Les laboratoires de Fort Cumberland à Portsmouth rouvrent aujourd'hui après une rénovation majeure d'un an pour créer une installation de pointe pour l'étude de l'environnement historique à travers le temps.

Le travail spécialisé du centre scientifique d'Historic England à Fort Cumberland joue un rôle essentiel dans la narration du passé de l'Angleterre. Au cours des 75 dernières années, ses archéologues et spécialistes du patrimoine ont largement contribué à la compréhension de notre passé. Parmi les projets menés, on compte la nouvelle fouille de Silbury Hill, la conservation d'objets du navire de guerre hollandais du XVIIIe siècle, le Rooswijk, et l'analyse de restes humains au cimetière romain du fort de Birdoswald, près du mur d'Hadrien.

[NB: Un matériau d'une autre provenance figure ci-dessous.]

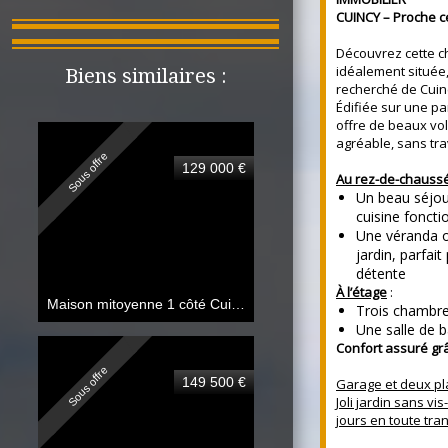
CUINCY – Proche c
Découvrez cette c
idéalement située
Biens similaires :
recherché de Cuin
Édifiée sur une par
offre de beaux vo
agréable, sans tra
Sous offre
129 000 €
Au rez-de-chauss
Un beau séjou
cuisine foncti
Une véranda of
jardin, parfa
détente
À l’étage
:
Maison mitoyenne 1 côté Cuincy
82.45 m²
Trois chambre
Une salle de b
Confort assuré gr
Sous offre
149 500 €
Garage et deux pl
Joli jardin sans vi
jours en toute tranq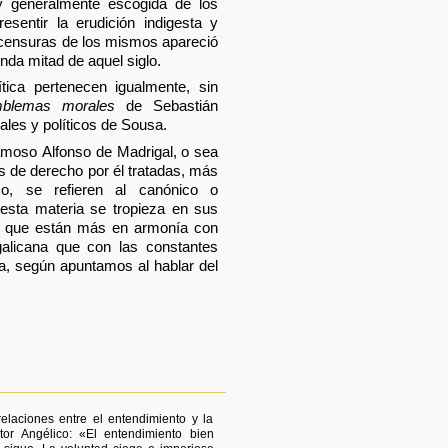
y generalmente escogida de los
esentir la erudición indigesta y
 censuras de los mismos apareció
da mitad de aquel siglo.
ítica pertenecen igualmente, sin
blemas morales
de Sebastián
ales y políticos de Sousa.
moso Alfonso de Madrigal, o sea
s de derecho por él tratadas, más
co, se refieren al canónico o
 esta materia se tropieza en sus
s que están más en armonía con
galicana que con las constantes
la, según apuntamos al hablar del
elaciones entre el entendimiento y la
or Angélico: «El entendimiento bien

Abritant des collections de référence d'importance nationale et une instrumentation analytique avancée, Fort Cumberland est géré par une équipe de scientifiques du patrimoine qui fournissent des conseils et des services sur mesure au secteur du patrimoine, ainsi que des conseils sur les meilleures pratiques reconnus mondialement.

Outre les rénovations du bâtiment financées par Historic England, qui ont impliqué la reconfiguration des laboratoires, l'installation de nouveaux revêtements de sol et de systèmes de chauffage et de climatisation, de nouveaux équipements ont été acquis et des postes supplémentaires ont été créés grâce à des subventions accordées par le Conseil de recherche en arts et sciences humaines (AHRC) dans le cadre du programme RICHeS (Research Infrastructure for Conservation and Heritage Science) . Ces nouveaux équipements comprennent un microscope électronique à balayage et un système de spectrométrie à dispersion d'énergie (SEM-EDS) permettant d'analyser les matériaux historiques afin de mieux comprendre leur fabrication, d'évaluer leur état et de les préserver plus longtemps.

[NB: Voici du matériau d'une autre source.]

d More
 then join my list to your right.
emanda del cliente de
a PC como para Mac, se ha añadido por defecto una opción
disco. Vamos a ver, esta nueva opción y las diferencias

Le MEB-EDS amélioré permet l'imagerie de très petites structures (par exemple, des nanocristaux) ainsi que la cartographie de la composition chimique d'une grande variété de matériaux. Les applications prévues incluent l'identification de l'usure dentaire sur les vestiges archéologiques ; les causes de décoloration osseuse ou de traces de boucherie ; les espèces de bois et de fibres ; les restes d'insectes ; les restes végétaux ; et les matériaux de construction historiques.

Ce système est particulièrement performant pour observer de fines couches d'objets afin de comprendre leur construction et leur dégradation, par exemple pour comprendre pourquoi les surfaces peintes des dinosaures du parc Crystal Place se dégradaient. Il servira également à analyser la réaction des revêtements aux changements environnementaux et contribuera au développement de matériaux plus durables en éclairant les stratégies de traitement d'un large éventail d'objets et de matériaux de construction, notamment en collaboration avec notre partenaire, l'English Heritage Trust, afin de protéger plus longtemps la collection nationale.

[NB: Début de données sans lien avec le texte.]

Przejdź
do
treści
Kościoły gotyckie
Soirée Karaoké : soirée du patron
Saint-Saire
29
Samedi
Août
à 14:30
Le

Le nouveau système sera accessible à distance, ce qui permettra un accès plus large et une collaboration régionale (et potentiellement internationale) plus efficace. Il constituera un élément clé de l'infrastructure scientifique du patrimoine britannique. L'accès à distance réduira également les déplacements des chercheurs pour utiliser les équipements et contribuera aux actions « zéro émission nette ».

De nouvelles installations de stockage et de conservation amélioreront l'accès à nos collections bioculturelles, en proposant des stages en entreprise aux doctorants travaillant sur le projet From Feed the Birds to Do Not Feed the Animals , ou en identifiant des restes de plantes inhabituels, comme une figue romaine brûlée de Dublin .

Cette ressource nationale offre une expertise analytique et de conservation inégalée en archéologie marine et terrestre, en sites historiques, en bâtiments, en paysages et en objets culturels.  

Duncan Wilson, directeur général d'Historic England, a déclaré : « Le travail remarquable de nos archéologues et de nos spécialistes du patrimoine contribue à révéler les histoires cachées qui nous relient à notre passé lointain. Ce nouvel investissement dans les laboratoires de Fort Cumberland renforcera nos travaux de recherche et de conservation et améliorera l'accès à notre expertise, à nos équipements et à nos collections, permettant ainsi à davantage de personnes de profiter et de préserver leur patrimoine. »

Le professeur Christopher Smith, président exécutif du Conseil de recherche en arts et lettres, a déclaré : « L'adoption de nouvelles technologies et pratiques est essentielle pour préserver et enrichir notre patrimoine d'une richesse extraordinaire. C'est la philosophie du programme RICHeS et je suis impatient de découvrir le travail que l'équipe de Fort Cumberland accomplira grâce à ce financement. »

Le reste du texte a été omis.